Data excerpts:
-------

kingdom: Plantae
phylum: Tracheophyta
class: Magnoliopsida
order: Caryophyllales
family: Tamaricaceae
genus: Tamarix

-------

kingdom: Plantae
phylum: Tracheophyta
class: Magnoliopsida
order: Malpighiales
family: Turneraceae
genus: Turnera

-------

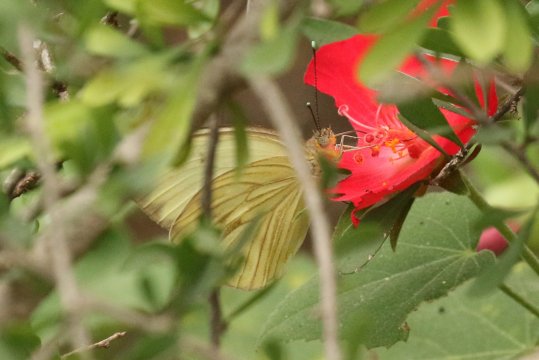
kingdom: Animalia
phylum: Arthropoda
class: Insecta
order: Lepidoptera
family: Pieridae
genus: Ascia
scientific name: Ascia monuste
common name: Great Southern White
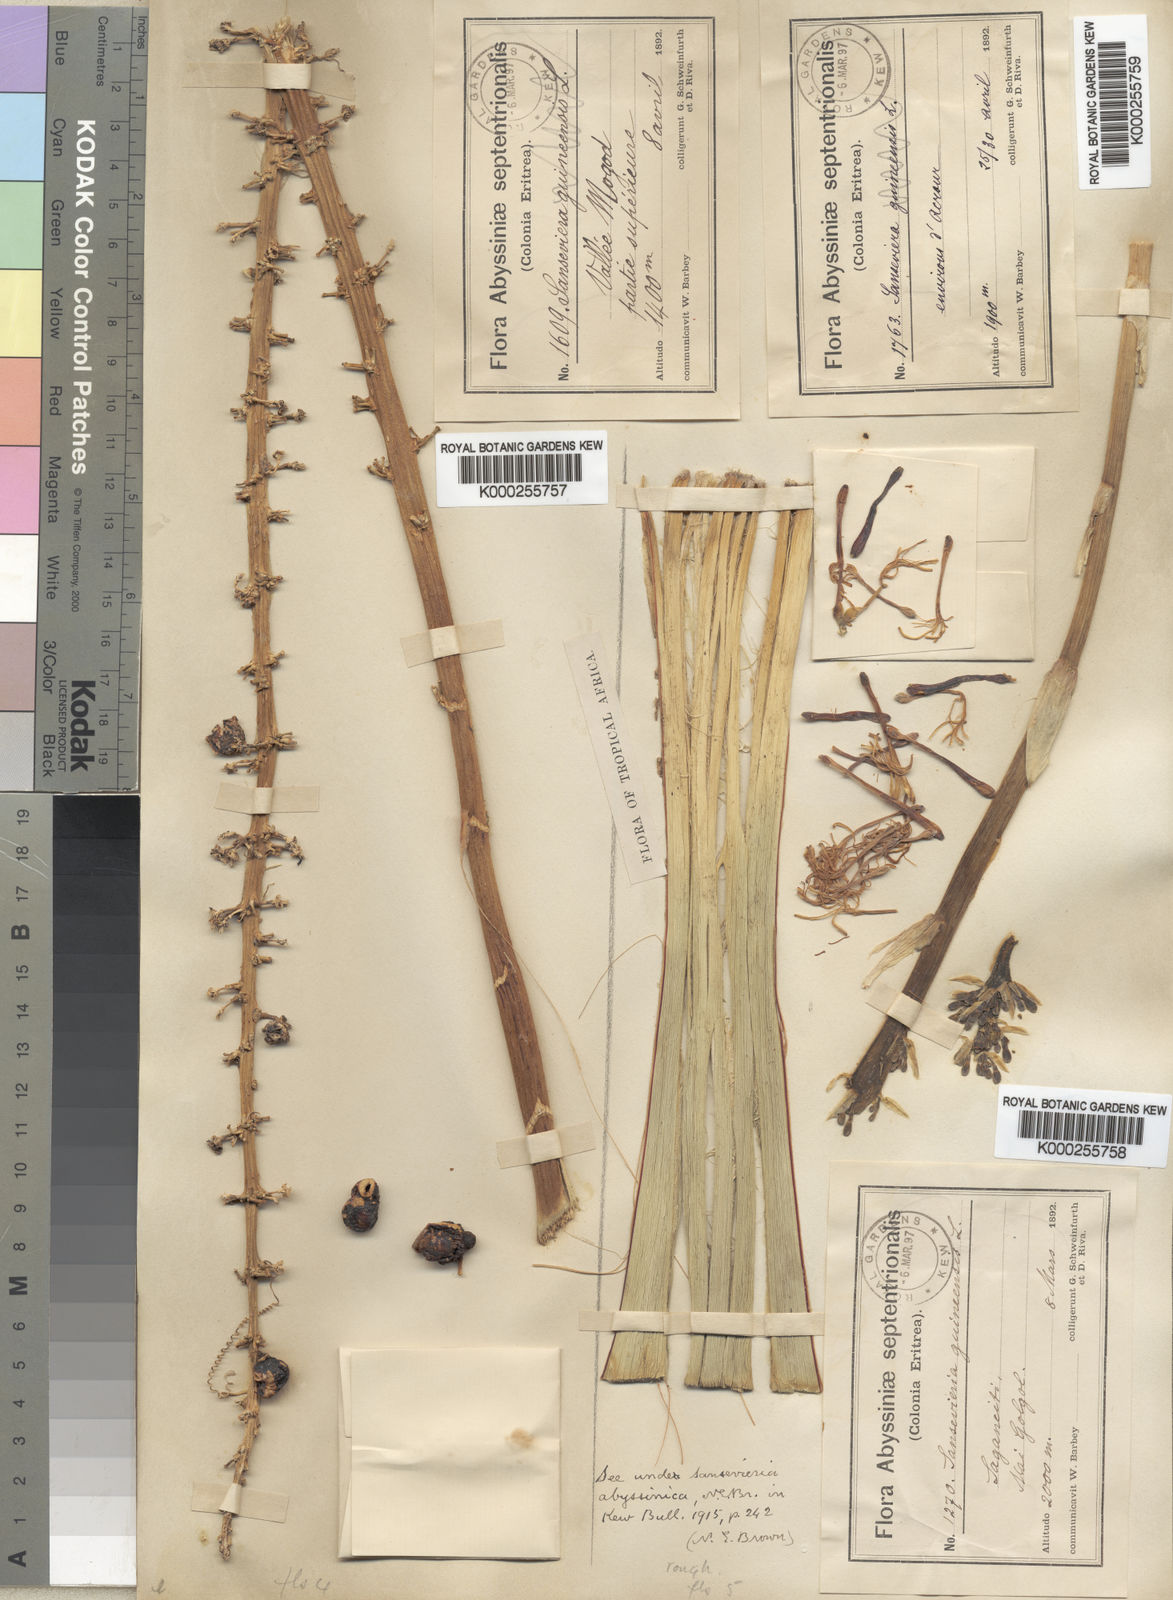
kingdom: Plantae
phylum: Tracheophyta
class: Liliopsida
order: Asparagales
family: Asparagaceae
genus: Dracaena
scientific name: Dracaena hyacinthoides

-------

Set problem: Express the lines from the one containing "scientific name: Ascia monuste" up to and including the one containing "scientific name: Dracaena hyacinthoides" as a Markdown table with the columns Row and Line, numbering the rows and skipping blank lines. Omit the pictures from the table.

Solution for this problem:
| Row | Line |
|---|---|
| 1 | scientific name: Ascia monuste |
| 2 | common name: Great Southern White |
| 3 | kingdom: Plantae |
| 4 | phylum: Tracheophyta |
| 5 | class: Liliopsida |
| 6 | order: Asparagales |
| 7 | family: Asparagaceae |
| 8 | genus: Dracaena |
| 9 | scientific name: Dracaena hyacinthoides |